TEXT SHOWN ▸
[Start of section]

Of course, one could (and maybe should) argue the current charity law system is flawed. But note that this is no longer a procedural criticism: it is a criticism of the substantive merits of a system designed by democratic forces. Our democracy could refuse to incentivize or even disallow philanthropy, but it has refused to do so. Instead, we have decided to incentivize it.

One could argue that the decision procedure for arriving at those incentives was flawed. Perhaps. But if so, this undermines the supposed legitimacy of using that process to control philanthropic resources instead.

The critic could also argue that the problem is the “whitewashing” effect of philanthropy. Like Alexander, I am not convinced that this is a real phenomenon, but even if it was, I don’t think the criticism holds. A democracy should be able to weigh the pros of philanthropy (solution of market and policy failures) against cons it might have (whitewashing a bad or unequal economic system). If the democracy decides that the pros outweighs the cons, that calculus deserves respect. Through the various policy subsidies of philanthropy, our democracy appears to have arrived at such a decision. Again, that might be a substantively bad decision, but it is not an anti-democratic one. And if the decision to subsidize philanthropy was substantively flawed, one wonders why we should expect better disposition of money that would have otherwise gone to philanthropy.

American Democracy is not “Democracy”

I find that in this discussion there is a very uncomfortable elision between “democracy” as an abstract virtue and “democracy” in practice, by which critics usually mean the American government.

[End of section]

DATA EXCERPTS ▸
[Start of section]

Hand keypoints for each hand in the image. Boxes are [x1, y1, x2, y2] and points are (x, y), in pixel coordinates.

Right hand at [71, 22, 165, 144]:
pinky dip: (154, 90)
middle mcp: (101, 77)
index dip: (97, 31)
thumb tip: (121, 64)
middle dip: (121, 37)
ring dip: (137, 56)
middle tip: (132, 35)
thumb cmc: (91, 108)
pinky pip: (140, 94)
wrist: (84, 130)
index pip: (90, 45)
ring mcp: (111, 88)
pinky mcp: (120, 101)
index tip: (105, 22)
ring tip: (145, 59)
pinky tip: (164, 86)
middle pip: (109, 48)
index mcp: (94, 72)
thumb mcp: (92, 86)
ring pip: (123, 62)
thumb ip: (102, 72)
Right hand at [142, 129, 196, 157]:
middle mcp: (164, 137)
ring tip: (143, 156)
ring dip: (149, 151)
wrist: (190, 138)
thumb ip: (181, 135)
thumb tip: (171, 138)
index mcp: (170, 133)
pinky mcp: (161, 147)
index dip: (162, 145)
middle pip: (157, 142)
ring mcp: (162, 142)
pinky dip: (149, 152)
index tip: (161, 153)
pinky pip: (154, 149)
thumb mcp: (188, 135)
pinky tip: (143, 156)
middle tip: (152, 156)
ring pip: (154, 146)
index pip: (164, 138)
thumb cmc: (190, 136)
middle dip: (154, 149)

[End of section]

TASK PROMPT ▸
Carry on the essay on philanthropy and democracy from its last sentence, developing the point about the gap between "democracy" as an abstract virtue and the American government in practice.

TASK RESULT ▸
To see why I find this objectionable, suppose I delegated my donation decisions to a demos of three: Jeff Bezos, Bill Gates, and Warren Buffet. Someone would rightly object that this is not a democratic procedure, since the demos is small and also extraordinarily unrepresentative of all Americans. Of course, I could and perhaps should expand my demos. But where is the proper stopping point? When does the relevant demos become large enough to call the decision reached by them “democratic”?

Critics appear to believe that the answer is roughly, “once the demos includes all eligible voters in America.” But note that this is not an obvious stopping point, since the set of moral patients includes at least all people in the world. Thus, allocation by the United States government is only more democratic than my demos-of-three as a matter of degree, not kind.

Furthermore, like my demos-of-three, Americans are disproportionately wealthy and powerful. They also, unsurprisingly, tend to favor themselves, allocating only about 1.2% of our governmental spending towards foreign aid. Thus, governmental control of would-be philanthropic resources would still favor the relatively rich and powerful.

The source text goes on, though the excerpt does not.